실습 중 잘 안 되는 것이 있어 문의를 드리려고 찾아뵈었습니다.
2부 5장의 kubeadm을 이용한 컨트롤 플레인에서의 클러스터 구축이 잘 되지 않아 문의드립니다. 검색도 많이 해봤지만 극히 기초적인 단계에서 발생한 문제임에도 도움이 되는 것을 찾지 못했습니다.
우선 테스트 환경은 간단하게 다음과 같았습니다.
플랫폼: AWS 내 우분투 22.04 LTS, 그리고 로컬 머신 내 VM 머신의 우분투 22.04 LTS 모두 테스트
사용 CRI: containerd
버전: 쿠버네티스 1.26을 포함한 모든 구성요소 최신 버전(별도 버전 지정을 하지 않음)
참고로 책의 예제 중 (아주 적지만)일부분은 현재 시점에선 잘 동작하지 않아 아래 공식 사이트의 가이드를 보며 진행했습니다.

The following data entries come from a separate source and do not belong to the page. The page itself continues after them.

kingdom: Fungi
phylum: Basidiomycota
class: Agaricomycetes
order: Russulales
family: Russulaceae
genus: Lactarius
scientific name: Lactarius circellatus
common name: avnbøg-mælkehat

containerd 설치 전 준비 : https://kubernetes.io/docs/setup/production-environment/container-runtimes/
containerd 설치(도커엔진과 함께 패키지로 설치) : https://github.com/containerd/containerd/blob/main/docs/getting-started.md
kubeadm 설치 : https://kubernetes.io/docs/setup/production-environment/tools/kubeadm/install-kubeadm/
kubeadm으로 컨트롤 플레인 노드에 클러스터 생성 : https://kubernetes.io/docs/setup/production-environment/tools/kubeadm/install-kubeadm/
증상은 kubeadm init으로 클러스터 기동 직후 쿠버네티스의 기본 컨테이너들(kube-apiserver, kube-controller-manager, kube-proxy, kube-scheduler)이 마치 정상적으로 기동된 것처럼 보이지만 컨테이너들이 죽고 리스타트를 반복하다가 일정 시점 이후로는 kube-apiserver의 6443 포트가 닫혀 어떤 컨트롤도 불가능하게 됩니다. 정확히 특정하진 않았지만 기동부터 완전히 먹통이 되기까지 약 5~10분 정도가 소요되는 것 같습니다. 참고로 본 문제는 CNI 플러그인 설치 이전에 발생하며 워커 노드는 참여시키지 않았습니다.

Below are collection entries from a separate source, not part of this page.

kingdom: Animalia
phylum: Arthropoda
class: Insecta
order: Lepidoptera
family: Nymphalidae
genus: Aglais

아래는 기동 시 메시지이며 별다른 문제는 없어보입니다.
root@kube-control:/var/log/containers# kubeadm init --apiserver-advertise-address 192.168.132.131 --pod-network-cidr=192.167.0.0/16
[init] Using Kubernetes version: v1.26.0
[preflight] Running pre-flight checks
[preflight] Pulling images required for setting up a Kubernetes cluster
[preflight] This might take a minute or two, depending on the speed of your internet connection
[preflight] You can also perform this action in beforehand using 'kubeadm config images pull'
[certs] Using certificateDir folder "/etc/kubernetes/pki"
[certs] Generating "ca" certificate and key
[certs] Generating "apiserver" certificate and key
[certs] apiserver serving cert is signed for DNS names [kube-control kubernetes kubernetes.default kubernetes.default.svc kubernetes.default.svc.cluster.local] and IPs [10.96.0.1 192.168.132.131]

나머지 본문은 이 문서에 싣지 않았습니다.